> **WHAT THE TASK ASKS**: Each line with the word "APERTURE" must appear in the answer, copied from the records.

> **DATA SUPPLIED**:
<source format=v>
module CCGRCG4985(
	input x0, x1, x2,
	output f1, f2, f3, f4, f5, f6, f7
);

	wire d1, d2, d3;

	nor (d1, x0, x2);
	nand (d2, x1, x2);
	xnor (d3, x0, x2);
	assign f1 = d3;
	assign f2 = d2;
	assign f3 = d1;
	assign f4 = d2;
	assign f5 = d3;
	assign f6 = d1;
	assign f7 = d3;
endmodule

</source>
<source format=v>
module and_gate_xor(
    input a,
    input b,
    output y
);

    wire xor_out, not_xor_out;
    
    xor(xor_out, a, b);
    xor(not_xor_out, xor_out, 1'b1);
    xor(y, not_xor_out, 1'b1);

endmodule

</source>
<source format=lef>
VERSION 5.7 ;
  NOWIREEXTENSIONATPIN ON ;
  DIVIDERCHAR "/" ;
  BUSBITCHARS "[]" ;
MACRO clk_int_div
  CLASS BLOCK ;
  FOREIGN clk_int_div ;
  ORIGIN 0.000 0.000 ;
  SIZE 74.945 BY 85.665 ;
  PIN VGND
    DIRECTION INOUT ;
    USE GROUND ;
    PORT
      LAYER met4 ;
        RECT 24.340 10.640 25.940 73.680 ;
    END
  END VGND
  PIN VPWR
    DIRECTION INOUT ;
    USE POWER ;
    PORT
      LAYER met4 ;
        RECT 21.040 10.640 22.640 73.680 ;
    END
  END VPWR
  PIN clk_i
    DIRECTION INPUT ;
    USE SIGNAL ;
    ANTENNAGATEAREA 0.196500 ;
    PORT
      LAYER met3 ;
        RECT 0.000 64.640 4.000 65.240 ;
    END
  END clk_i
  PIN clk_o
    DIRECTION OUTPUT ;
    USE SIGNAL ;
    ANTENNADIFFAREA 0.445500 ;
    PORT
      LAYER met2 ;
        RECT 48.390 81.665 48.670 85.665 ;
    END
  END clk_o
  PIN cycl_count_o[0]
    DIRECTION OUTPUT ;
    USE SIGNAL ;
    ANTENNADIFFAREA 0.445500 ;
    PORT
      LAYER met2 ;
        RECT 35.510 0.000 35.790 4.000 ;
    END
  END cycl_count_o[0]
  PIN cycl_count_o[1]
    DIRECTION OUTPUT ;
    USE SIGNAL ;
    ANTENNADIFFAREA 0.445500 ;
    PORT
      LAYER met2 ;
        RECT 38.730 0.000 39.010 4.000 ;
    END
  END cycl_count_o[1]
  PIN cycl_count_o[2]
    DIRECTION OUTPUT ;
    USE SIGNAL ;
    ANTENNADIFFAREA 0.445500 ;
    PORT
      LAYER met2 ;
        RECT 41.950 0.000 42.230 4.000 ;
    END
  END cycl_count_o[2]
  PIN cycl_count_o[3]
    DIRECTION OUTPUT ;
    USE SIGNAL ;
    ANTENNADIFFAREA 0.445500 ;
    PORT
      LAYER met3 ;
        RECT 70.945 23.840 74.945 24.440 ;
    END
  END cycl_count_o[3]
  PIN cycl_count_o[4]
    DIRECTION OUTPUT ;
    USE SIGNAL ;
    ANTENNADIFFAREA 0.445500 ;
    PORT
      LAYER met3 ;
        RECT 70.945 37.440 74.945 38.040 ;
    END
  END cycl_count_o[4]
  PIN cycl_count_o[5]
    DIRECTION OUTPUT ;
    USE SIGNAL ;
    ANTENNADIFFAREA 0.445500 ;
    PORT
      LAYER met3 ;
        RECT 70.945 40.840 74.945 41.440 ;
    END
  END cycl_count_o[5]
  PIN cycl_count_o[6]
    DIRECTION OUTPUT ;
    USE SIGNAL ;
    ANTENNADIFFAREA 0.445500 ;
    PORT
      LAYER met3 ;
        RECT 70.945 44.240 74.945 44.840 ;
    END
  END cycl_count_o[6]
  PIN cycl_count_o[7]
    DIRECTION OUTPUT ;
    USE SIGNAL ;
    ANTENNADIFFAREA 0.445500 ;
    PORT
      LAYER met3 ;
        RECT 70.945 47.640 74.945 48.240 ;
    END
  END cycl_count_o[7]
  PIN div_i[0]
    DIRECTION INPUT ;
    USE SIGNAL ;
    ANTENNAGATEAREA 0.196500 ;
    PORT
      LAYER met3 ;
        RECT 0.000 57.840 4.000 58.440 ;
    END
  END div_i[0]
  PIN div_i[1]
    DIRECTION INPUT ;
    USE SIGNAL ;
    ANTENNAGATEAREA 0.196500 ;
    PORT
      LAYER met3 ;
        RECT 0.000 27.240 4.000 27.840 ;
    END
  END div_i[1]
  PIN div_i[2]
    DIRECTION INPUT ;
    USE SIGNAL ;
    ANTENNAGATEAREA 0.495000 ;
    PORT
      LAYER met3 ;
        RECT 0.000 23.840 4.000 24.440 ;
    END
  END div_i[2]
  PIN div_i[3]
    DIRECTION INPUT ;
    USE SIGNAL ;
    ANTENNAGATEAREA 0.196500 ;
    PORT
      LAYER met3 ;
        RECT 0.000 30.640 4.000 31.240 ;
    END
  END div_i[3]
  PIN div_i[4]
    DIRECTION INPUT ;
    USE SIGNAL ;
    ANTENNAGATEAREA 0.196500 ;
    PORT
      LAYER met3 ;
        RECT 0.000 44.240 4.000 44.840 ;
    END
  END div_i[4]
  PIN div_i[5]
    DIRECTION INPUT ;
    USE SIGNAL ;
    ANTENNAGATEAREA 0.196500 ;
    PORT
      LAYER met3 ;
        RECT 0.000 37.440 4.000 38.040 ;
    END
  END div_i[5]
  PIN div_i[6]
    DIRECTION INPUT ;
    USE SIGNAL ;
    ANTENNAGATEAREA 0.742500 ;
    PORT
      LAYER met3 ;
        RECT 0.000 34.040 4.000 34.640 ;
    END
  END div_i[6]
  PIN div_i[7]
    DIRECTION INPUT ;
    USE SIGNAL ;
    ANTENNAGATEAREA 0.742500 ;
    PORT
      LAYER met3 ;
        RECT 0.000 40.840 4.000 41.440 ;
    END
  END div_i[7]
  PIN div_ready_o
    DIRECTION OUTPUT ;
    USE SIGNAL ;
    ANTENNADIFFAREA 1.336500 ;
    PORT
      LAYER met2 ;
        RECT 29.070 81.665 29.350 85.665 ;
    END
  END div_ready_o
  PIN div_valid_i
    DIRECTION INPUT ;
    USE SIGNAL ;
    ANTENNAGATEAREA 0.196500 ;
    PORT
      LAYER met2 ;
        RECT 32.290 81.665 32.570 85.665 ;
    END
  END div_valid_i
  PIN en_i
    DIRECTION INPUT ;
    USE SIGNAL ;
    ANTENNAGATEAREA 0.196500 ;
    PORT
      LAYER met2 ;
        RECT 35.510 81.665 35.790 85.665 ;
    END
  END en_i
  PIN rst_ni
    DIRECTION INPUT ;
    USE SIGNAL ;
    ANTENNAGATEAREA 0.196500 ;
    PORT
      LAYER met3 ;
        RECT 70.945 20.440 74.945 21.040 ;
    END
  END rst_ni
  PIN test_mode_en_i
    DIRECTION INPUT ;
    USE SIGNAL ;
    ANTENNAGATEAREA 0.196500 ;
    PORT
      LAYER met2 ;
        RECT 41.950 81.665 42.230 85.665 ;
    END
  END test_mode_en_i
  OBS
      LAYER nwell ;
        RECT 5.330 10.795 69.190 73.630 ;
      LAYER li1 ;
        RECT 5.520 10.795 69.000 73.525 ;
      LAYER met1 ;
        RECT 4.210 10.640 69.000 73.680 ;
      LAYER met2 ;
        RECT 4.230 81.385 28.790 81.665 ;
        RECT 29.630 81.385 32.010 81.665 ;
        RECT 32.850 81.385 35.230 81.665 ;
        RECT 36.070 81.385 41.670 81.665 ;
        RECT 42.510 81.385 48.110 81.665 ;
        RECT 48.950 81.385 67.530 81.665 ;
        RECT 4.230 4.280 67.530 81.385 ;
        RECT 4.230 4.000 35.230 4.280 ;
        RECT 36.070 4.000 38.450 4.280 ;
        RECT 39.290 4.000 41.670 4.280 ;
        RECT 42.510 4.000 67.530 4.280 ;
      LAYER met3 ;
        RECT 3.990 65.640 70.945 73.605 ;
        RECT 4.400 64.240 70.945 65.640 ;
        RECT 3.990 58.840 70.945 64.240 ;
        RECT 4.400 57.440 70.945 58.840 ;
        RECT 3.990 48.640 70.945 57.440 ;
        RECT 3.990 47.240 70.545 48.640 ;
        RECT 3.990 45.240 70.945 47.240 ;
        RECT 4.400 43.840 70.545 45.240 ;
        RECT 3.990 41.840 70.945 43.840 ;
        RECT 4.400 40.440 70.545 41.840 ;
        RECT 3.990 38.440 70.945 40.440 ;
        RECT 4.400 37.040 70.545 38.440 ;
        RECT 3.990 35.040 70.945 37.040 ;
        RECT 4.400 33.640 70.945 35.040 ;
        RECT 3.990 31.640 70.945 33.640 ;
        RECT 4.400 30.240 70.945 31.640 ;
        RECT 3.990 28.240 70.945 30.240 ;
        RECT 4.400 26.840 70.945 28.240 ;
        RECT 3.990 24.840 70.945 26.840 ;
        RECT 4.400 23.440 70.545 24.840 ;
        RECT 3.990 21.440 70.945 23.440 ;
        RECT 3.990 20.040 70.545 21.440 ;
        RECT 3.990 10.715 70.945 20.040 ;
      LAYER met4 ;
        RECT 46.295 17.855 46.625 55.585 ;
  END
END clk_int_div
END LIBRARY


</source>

...

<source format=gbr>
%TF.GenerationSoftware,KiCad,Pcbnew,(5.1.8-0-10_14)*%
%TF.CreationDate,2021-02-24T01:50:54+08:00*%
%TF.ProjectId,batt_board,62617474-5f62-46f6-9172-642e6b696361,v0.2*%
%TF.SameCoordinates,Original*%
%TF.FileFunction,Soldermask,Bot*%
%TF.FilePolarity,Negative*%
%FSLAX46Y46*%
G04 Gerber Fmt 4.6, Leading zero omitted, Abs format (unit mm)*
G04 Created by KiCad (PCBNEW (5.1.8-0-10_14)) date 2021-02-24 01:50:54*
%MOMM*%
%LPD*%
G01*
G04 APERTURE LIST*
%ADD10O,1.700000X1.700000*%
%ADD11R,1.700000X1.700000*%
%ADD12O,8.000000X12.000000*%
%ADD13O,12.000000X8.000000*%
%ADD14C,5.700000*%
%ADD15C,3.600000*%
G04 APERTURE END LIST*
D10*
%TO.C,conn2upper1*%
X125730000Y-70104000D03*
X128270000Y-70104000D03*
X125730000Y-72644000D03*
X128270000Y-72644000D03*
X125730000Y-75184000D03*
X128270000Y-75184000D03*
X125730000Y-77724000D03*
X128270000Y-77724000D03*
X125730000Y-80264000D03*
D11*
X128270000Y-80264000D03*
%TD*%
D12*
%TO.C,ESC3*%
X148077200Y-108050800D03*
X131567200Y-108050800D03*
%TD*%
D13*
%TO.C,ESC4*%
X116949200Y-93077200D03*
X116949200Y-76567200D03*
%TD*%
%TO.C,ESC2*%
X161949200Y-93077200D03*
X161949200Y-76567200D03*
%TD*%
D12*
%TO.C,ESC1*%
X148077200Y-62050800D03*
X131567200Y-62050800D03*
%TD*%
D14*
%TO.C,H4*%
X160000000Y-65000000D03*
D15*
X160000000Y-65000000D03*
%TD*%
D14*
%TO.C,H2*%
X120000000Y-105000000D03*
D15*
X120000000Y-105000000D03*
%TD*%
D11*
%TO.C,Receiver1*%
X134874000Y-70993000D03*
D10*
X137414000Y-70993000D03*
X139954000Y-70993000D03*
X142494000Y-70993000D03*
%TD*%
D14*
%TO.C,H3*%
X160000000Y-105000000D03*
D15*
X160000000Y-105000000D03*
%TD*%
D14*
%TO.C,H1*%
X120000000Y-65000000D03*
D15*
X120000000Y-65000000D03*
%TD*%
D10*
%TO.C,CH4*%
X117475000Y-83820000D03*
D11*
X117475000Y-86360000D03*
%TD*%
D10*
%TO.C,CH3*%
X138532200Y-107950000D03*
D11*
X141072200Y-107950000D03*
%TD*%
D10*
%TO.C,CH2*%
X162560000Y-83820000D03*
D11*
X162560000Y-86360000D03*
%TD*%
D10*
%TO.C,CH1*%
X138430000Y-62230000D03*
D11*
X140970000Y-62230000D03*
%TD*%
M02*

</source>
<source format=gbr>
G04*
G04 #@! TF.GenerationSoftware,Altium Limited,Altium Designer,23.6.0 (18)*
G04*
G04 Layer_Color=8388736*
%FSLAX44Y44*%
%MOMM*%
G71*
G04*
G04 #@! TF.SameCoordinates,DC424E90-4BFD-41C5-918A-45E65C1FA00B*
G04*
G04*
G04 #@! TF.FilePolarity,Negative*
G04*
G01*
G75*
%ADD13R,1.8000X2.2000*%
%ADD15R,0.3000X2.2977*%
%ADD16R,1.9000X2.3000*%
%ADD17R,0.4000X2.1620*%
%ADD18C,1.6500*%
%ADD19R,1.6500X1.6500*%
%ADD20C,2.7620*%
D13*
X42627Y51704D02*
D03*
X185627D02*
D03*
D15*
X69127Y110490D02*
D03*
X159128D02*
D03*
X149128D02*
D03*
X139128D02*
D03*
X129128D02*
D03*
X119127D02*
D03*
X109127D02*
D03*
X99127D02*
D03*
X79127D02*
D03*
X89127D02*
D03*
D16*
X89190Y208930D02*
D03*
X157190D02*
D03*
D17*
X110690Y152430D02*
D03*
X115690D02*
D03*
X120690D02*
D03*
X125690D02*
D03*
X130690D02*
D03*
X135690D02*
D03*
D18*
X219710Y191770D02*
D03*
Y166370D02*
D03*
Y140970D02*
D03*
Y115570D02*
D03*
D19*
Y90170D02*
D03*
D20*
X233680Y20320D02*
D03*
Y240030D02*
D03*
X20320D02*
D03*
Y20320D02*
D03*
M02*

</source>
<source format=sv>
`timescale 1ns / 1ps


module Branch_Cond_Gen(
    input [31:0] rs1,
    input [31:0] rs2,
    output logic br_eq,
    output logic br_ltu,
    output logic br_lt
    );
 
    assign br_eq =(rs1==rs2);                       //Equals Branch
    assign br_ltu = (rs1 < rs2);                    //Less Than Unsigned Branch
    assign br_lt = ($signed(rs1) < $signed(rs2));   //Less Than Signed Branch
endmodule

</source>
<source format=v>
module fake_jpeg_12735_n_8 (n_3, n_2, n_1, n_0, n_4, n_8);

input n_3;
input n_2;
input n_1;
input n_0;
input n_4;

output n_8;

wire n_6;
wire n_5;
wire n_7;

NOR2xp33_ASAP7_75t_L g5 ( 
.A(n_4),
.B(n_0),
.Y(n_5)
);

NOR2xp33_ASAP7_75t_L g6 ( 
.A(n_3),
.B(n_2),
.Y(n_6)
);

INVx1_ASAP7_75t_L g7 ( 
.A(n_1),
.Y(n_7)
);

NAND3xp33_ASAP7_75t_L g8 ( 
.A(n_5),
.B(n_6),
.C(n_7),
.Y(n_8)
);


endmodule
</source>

> **ANSWER TO THIS EXERCISE**:
G04 APERTURE LIST*
G04 APERTURE END LIST*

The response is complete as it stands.